I'm really not sure where to go with this. Does anyone have any suggestions of what to try?


Posted to the Boost bug trac at: https://svn.boost.org/trac/boost/ticket/4374

A: 

Well hard to tell. Just my 2 cents : From my experience, accessing memory outside of correct range get you a SegFault (I'm not sure with shared mem). I have encountered "Bus error" more with alignement problems like accessing a 4 bytes long on a 32 bits platform at an address that is not a multiple of 4.

My suggestion is to check if you do not access a mis-aligned address.
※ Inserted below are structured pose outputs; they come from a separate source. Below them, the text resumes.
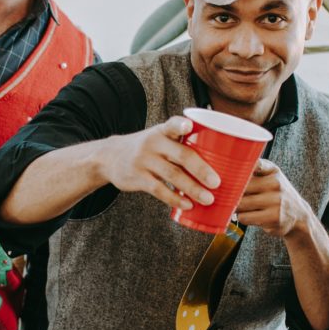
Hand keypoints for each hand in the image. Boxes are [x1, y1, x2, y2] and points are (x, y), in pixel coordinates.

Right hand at [95, 116, 219, 211]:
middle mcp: (153, 143)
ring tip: (208, 199)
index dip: (181, 124)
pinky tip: (187, 205)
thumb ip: (181, 145)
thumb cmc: (146, 149)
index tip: (188, 125)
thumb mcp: (158, 138)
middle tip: (217, 183)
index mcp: (162, 131)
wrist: (109, 157)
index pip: (172, 124)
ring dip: (193, 188)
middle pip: (181, 155)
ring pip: (172, 175)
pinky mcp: (137, 177)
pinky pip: (159, 190)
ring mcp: (144, 160)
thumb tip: (218, 165)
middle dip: (201, 170)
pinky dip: (174, 198)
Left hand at [232, 159, 311, 239]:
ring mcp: (275, 203)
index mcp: (272, 171)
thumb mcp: (272, 175)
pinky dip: (242, 217)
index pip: (253, 165)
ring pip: (240, 204)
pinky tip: (248, 214)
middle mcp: (275, 185)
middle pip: (240, 188)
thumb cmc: (278, 192)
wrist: (299, 215)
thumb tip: (226, 166)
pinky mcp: (273, 219)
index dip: (238, 168)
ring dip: (235, 206)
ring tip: (239, 205)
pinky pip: (244, 217)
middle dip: (230, 192)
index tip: (228, 172)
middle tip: (226, 194)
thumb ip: (254, 167)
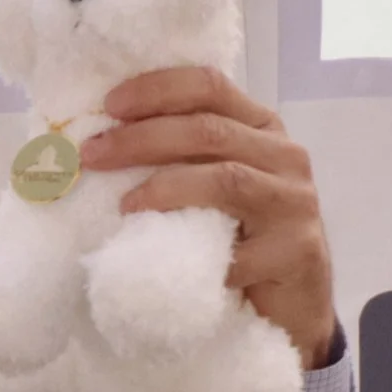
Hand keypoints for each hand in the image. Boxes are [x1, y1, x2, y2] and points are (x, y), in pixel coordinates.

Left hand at [83, 67, 339, 368]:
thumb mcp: (214, 187)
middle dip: (142, 138)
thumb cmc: (244, 239)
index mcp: (260, 128)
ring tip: (124, 205)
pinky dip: (197, 255)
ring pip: (224, 179)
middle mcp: (284, 155)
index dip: (157, 89)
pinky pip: (238, 250)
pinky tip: (166, 262)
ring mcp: (294, 202)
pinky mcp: (296, 250)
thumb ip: (183, 158)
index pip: (209, 86)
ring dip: (164, 188)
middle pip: (208, 130)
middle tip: (94, 155)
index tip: (109, 105)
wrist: (295, 306)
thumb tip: (104, 140)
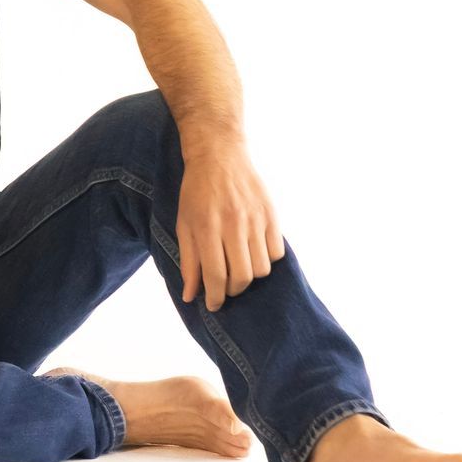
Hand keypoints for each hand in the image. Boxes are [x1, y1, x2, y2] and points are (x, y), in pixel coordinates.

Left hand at [174, 141, 285, 311]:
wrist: (219, 156)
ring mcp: (256, 219)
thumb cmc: (196, 193)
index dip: (215, 297)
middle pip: (242, 276)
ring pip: (262, 268)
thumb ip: (188, 261)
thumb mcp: (184, 224)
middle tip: (226, 287)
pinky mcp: (272, 214)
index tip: (213, 305)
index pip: (216, 275)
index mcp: (207, 227)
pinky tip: (253, 252)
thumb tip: (189, 296)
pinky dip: (267, 260)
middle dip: (233, 290)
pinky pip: (277, 252)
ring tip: (239, 267)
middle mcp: (233, 224)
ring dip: (250, 276)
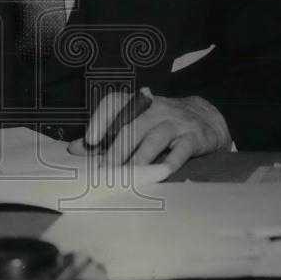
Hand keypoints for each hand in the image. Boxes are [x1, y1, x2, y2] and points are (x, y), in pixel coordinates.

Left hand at [67, 91, 230, 173]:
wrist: (205, 117)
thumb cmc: (161, 122)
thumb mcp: (135, 122)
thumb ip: (105, 135)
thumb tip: (74, 149)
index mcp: (137, 103)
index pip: (115, 103)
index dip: (101, 119)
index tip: (90, 140)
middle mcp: (154, 109)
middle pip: (132, 128)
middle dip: (116, 150)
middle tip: (104, 171)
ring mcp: (175, 122)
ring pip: (154, 139)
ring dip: (139, 159)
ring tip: (127, 176)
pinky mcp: (193, 137)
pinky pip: (181, 149)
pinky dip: (172, 161)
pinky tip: (162, 173)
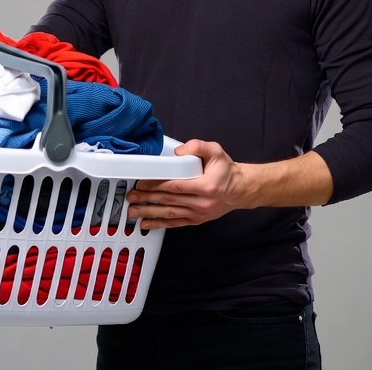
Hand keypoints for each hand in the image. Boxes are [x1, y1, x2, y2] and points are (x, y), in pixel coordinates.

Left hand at [125, 143, 333, 228]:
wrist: (240, 190)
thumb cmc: (226, 171)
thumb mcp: (216, 151)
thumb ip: (198, 146)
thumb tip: (178, 151)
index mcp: (205, 186)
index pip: (175, 186)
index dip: (156, 185)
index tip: (141, 183)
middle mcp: (201, 203)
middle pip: (168, 201)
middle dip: (147, 199)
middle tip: (130, 197)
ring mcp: (198, 214)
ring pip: (169, 214)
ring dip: (149, 213)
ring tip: (133, 212)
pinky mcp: (196, 220)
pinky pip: (175, 223)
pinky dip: (160, 224)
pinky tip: (147, 224)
As I've not spotted you use low level cast or things like that,, it seems unlikely, but one never knows ...

my2c

neuro
+2  A: 

Well, if you keep looking for the answer long enough...

On Linux the shared memory mechanisms it uses (tmpfs) by default limits it to half the system RAM. So on the my cluster it’s 2 Gb because we have 4 Gb system RAM. So when it tried to allocate the shared memory segment, it allocated up to the max size left on the /dev/shm.

But issue came when the Boost library didn’t indicate an error or even the report correct amount of free memory when it couldn’t allocate the requested amount of memory. It was just happy to apparently chug along until it reached the end of the segment and then errored.

The long term solution is to update the /etc/fstab file to make the change permanently, but a command line call can be run to increase the size of the available shared memory on each node until reboot.

mount -o remount,size=XXX /dev/shm

Where the XXX is the amount of memory to make available (for example size=4G).

This was figured out/taken from http://www.cyberciti.biz/tips/what-is-devshm-and-its-practical-usage.html

CuppM
Interesting. You should post something on the boost dev list. by the way, I think you can accept your own answer :) Thanks for the answer.
neuro
Yeah, a bit frustrating too. :) I posted it to the Boost bug tracking at https://svn.boost.org/trac/boost/ticket/4374 .
CuppM